Soierie Bordures brocart et or, pour sièges destinés à la Salle du Trône de Versailles

Numéro d’inventaire
GMMP 214/003
Auteurs
Grand Frères, Camille Pernon
Année de conception
1806
Style
Empire
Types
Tissu précieux, Textile
Époque
Premier Empire (1804-1815)
Matières
Fils d’or et d’argent, Textile, Soie
Dimensions (h × l × L)
1,964 x 0 x 0,067 m
Acquisition
Achat
Ancien numéro d’inventaire
Pas de sous-numérotation jusqu’en 2020 : identifié sous le générique GMMP 214.
Description
Bordure de siège, section rectangulaire, composée de 3 pièces de tissu cousues entre elles. Deux des pièces présentent une lisière.
Brocart or, fond satin cramoisi fin broché 3 ors.
Frise composée d'un tore entrecoupé de fleurs rondes stylisées, encadrée par deux bandes or.

Historique :
Etoffe créée pour la salle du Trône du Palais de Versailles. La fabrication de ce brocart avait été prévue dans le budget de 1806 pour le Palais de Versailles, que l’Empereur songeait dès cette époque à réinstaller, en même temps que cinq autres meubles sans affectation précise. L'Empereur ayant momentanément renoncé à Versailles, les étoffes demeurèrent dans les magasins du Mobilier Impérial. À la Restauration, pour son utilisation, il est nécessaire de modifier les emblèmes impériaux. En 1821, le brocart est utilisé par le tapissier Laflèche dans l’appartement de la duchesse de Berry aux Tuileries (pavillon Marsan). En 1825, une autre partie de ce tissu est utilisée pour le sacre de Charles X. Un ensemble de bordures sert également au décor de la Salle du trône de Napoléon III aux Tuileries.
A propos de des auteurs
Grand Frères (1807-1871)
Reprenant la manufacture lyonnaise de Camille Pernon en 1807 à la suite d'un scandale, les frères Grand (Jean-Baptiste, dit Jean-Etienne, et Jean-Zacharie) renomment la manufacture Grand Frères en 1808. Ils reçurent en 1808 des commandes officielles pour le palais de Versailles et notamment la salle du Trône. Mais aussi d'autres commandes prestigieuses pour Saint-Cloud, Meudon, Fontainebleau ou les Tuileries. Ils poursuivent leur travail pour le Mobilier impérial jusqu'à la fin de l'Empire.
Dès 1830, ils produisent des nouveaux produits en lien avec la révolution industrielle. Ils livrent la cour de Napoléon III, puis cède la manufacture en 1870 aux familles Tassinari et Chatel.

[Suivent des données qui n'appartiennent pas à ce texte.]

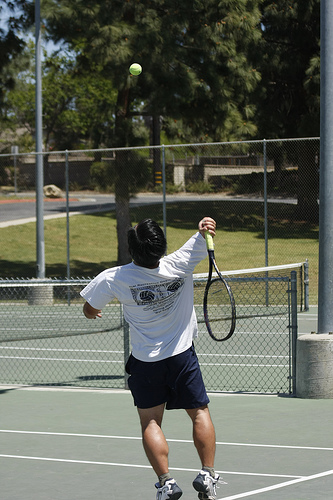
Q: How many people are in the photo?
A: One.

Camille Pernon (03 novembre 1753 - 03 décembre 1808)
En 1771, Camille Pernon fait ses débuts dans l'entreprise familiale fondée en 1680 par son arrière-grand-père. Grand fabriquant négociant de soieries, il est aussi reconnu comme ambassadeur de la Grande Fabrique auprès des pays européens. Il réalise des décors pour Marie-Antoinette et Louis XVI, mais aussi pour des puissantes cours en Europe. Il a collaboré avec François Grognard, Philippe La Salle, ou Joseph-Marie Jacquard qui fait ses premiers essais sur les métiers de la manufactures de Pernon.
A la fin du XVIIIe et au début du XIXe, Camille Pernon travaille avec des grands noms de la décoration, comme Jean-Démosthène Dugourc, Alexandre-Théodore Brongniart, Nanteuil, ou la maison Bouvard. Pernon devient le principal fournisseur des soieries du Consulat et du début de l'Empire, Napoléon le considère comme le "meilleur à Lyon". Il réalise notamment des ensembles pour Saint-Cloud.
Dès 1806, Pernon reçoit une grande commande de décors pour le futur palais de Versailles. Cependant, accusé de fabrication non-conforme, ce scandale l'oblige à se retirer en 1807. Il cède sa manufacture aux frères Grand.
Bibliographie
Coural (Jean), Gastinel-Coural (Chantal), Paris, Mobilier national. Soieries Empire, 1980, notice n°3, p.49-58.